British artist and creator of children's books

Mick Manning (born 1959) is a British artist and creator of children's books.

==Biography==
Manning was raised in Haworth, near Keighley, Yorkshire, England. He first attended Bradford College, then studied graphic design at the University of Northumbria and later Natural History Illustration at the Royal College of Art, where his tutors included John Norris Wood, Quentin Blake, and Sheila Robinson. In 1990 he devised and ran the BA honours Illustration option at the Glasgow School of Art as Course Leader. As an artist Manning is represented by Godfrey & Watt, and St Judes. Manning is a Fellow of the English Association. and in 2015, was awarded an Honorary Fellowship by Bradford College.

==Children's books==
Manning is best known for his long-term collaboration as a writer and co-illustrator with his partner the illustrator and painter Brita Granström. In 1998, The Scotsman newspaper wrote, "Mick Manning and Brita Granström's approach to non-fiction for younger children has revolutionised our bookshelves."

==Awards and recognition==
Manning and illustrator Brita Granström began making children's books together in 1993. Their first combined effort (The World Is Full of Babies) won the Smarties Silver Prize (years 0–5) in 1996.

Later recognitions include the Times Education Supplement Award; five Royal Society Junior Science Book prizes; and The English Association Non-Fiction Award (2000, 2005, 2008, 2011, 2014).

==Topics==
The 2014 Royal Society Junior Science Book prizewinner book, Charlie's War Illustrated addressed some of the World War I experiences of Manning's grandfather. His book Tail End Charlie also addressed wartime adventures, this time featuring Manning's father.

The duo's book How Did I Begin was part of a controversy in 2011 when some segments of English society objected to literature aimed at pre-school children which included explicit explanations of how human conception occurs.

RAW DATA:

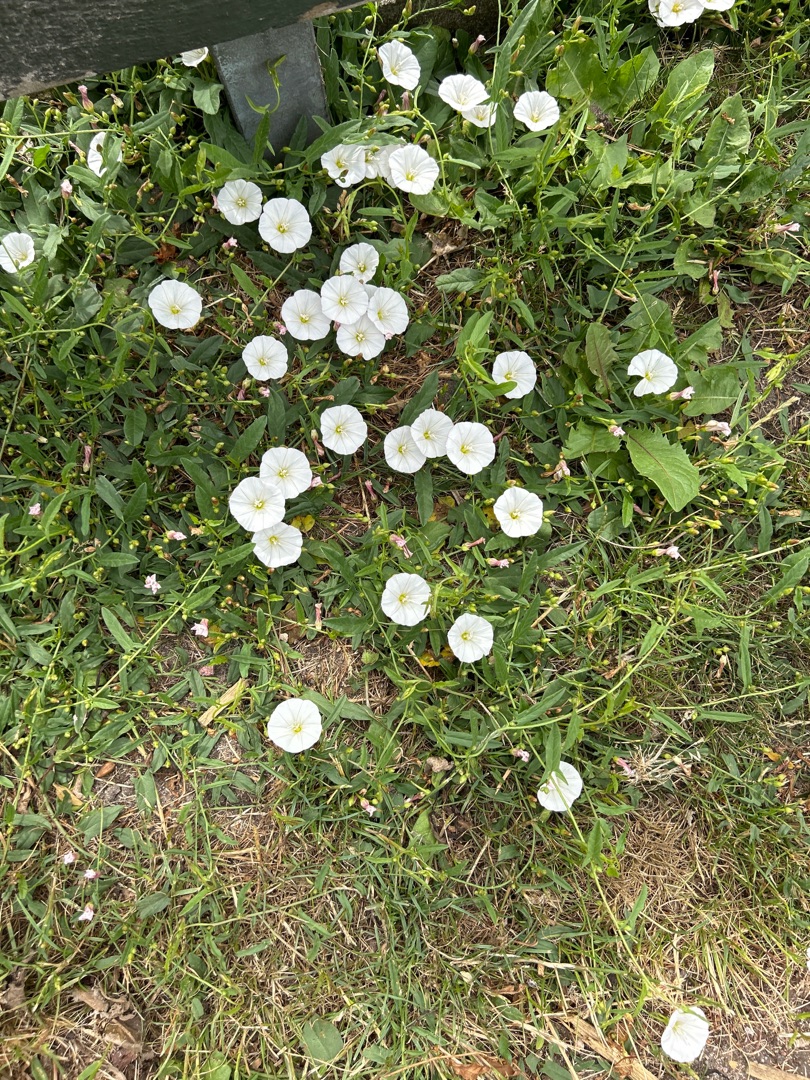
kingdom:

CHECK YOUR UNDERSTANDING:
**1.** Reproduce everything in the Mick Manning passage from "Later recognitions include" down to "human conception occurs.".
**2.** Answer the following from the Mick Manning passage:
(a) In what place was Manning raised?
(b) In what year did Manning and Brita Granström begin making children's books together?
(c) Which book, a 2014 Royal Society Junior Science Book prizewinner, addressed some of the World War I experiences of Manning's grandfather?

ANSWERS FOR THIS EXERCISE:
**1.**
Later recognitions include the Times Education Supplement Award; five Royal Society Junior Science Book prizes; and The English Association Non-Fiction Award (2000, 2005, 2008, 2011, 2014).

==Topics==
The 2014 Royal Society Junior Science Book prizewinner book, Charlie's War Illustrated addressed some of the World War I experiences of Manning's grandfather. His book Tail End Charlie also addressed wartime adventures, this time featuring Manning's father.

The duo's book How Did I Begin was part of a controversy in 2011 when some segments of English society objected to literature aimed at pre-school children which included explicit explanations of how human conception occurs.

**2.**
(a) Haworth, near Keighley, Yorkshire, England
(b) 1993
(c) Charlie's War Illustrated